A Religious Liberal Blog

This site hopefully can provide some vehicle by which I can comment, complain, and once in a while praise the state of religion in this country and around the world from a liberal protestant perspective.

Tuesday, May 22, 2007

The torture party

At a recent Republican presidential debate a number of the candidates embraced indefinite detentions and the use of torture, to much applause and support of the audience.

In conversations I've had with conservatives, including some family members, the belief in torture and opposition to any requirements concerning the treatment and handling of prisoners abroad seems to be a given, perhaps something that defines support for Bush.

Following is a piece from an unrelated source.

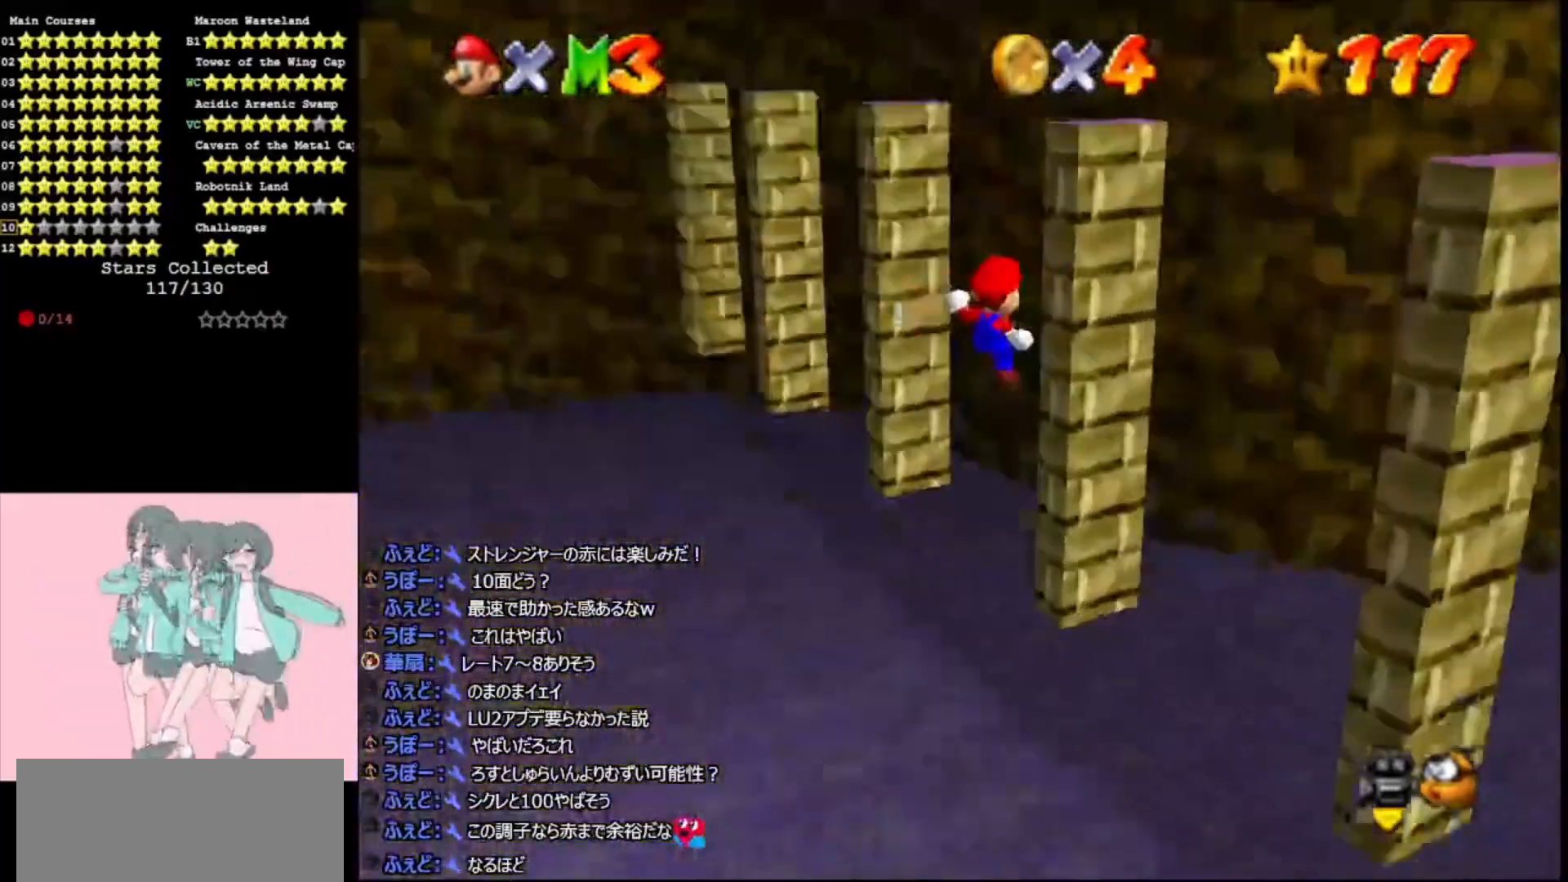
{"buttons": [], "left_stick": "left", "events": [[33, "C_RIGHT", "down"], [100, "C_RIGHT", "up"], [333, "A", "down"], [367, "left_stick", "left"], [433, "A", "up"]]}
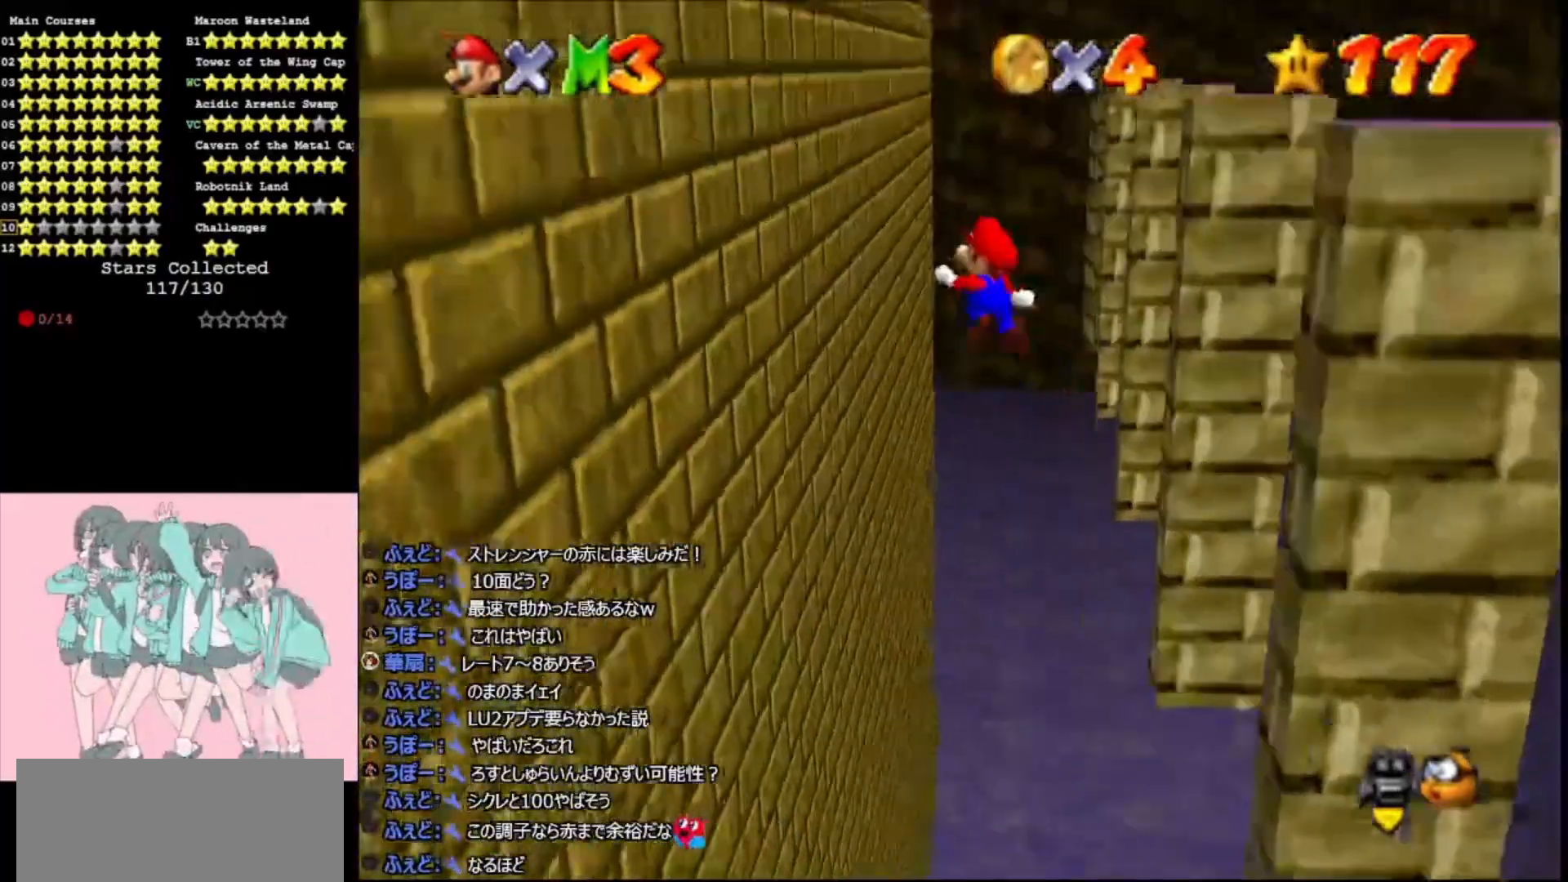
{"buttons": ["A"], "left_stick": "up-right", "events": [[467, "left_stick", "up-right"], [500, "A", "down"]]}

Maybe the impetus behind such a view was expressed earlier, from the School of the Americas to our own prison system in the US. But I can't help but think that Bush's embrace of torture, hasn't somehow coarsened the American people, made us less good.

There is no scandal in this country of having 19,000 Iraqis in prison, most without cause. Or that Romney received applause when he called for doubling Gitmo. This war, like many, have caused us to embrace the unconscionable.

I'm not sure what it will take to turn things around. But I am convinced that any candidate who does not articulate opposition to torture, due process, following the Geneva convention, and the limits of presidential power is not fit to the hold the presidency.


At 8:45 PM , Blogger jonathan said...

You said repeatedly that President Bush, along with the Republicans at the latest debate, accept torture. You illustrate their stance as if they enjoy and relish the action. That is hardly the case.

In each example, the candidates (other than McCain, the loner on this one) expressed a displeasure towards torture, but at the same time were willing to understand that saving American lives and avoiding another 9/11 is more important the world affirmation (except, again, for McCain).

They do not accept torture, and would rather have the terrorist tell them the information easily and obviously. But that isn't how it works, and believe it or not terrorists won't tell the US services with a slap on the wrist or some good old fashioned law school persuasion.

Ironically, I would say a man that cannot hold firm and is unwilling to take responsibilty for saving countless lives is not fit to sit in the Oval Office.

It comes down to the value of American lives.

At 11:01 PM , Blogger Dwight said...

I'd propose that the use of torture endangers American lives, because it fuels the sort of anger against this country that terrorist groups recruit with. Same goes with the occupation of Iraq. I also think that as Christians our concern ought to be for all lives, not just one country.

At 9:12 AM , Blogger jonathan said...

It's in an interesting theory, but that same anger would be aroused just by imprisoning terrorist soldiers in the first place. Prison isn't supposed to be a 5 star hotel, and we can't go out of our way to make the terrorists happy.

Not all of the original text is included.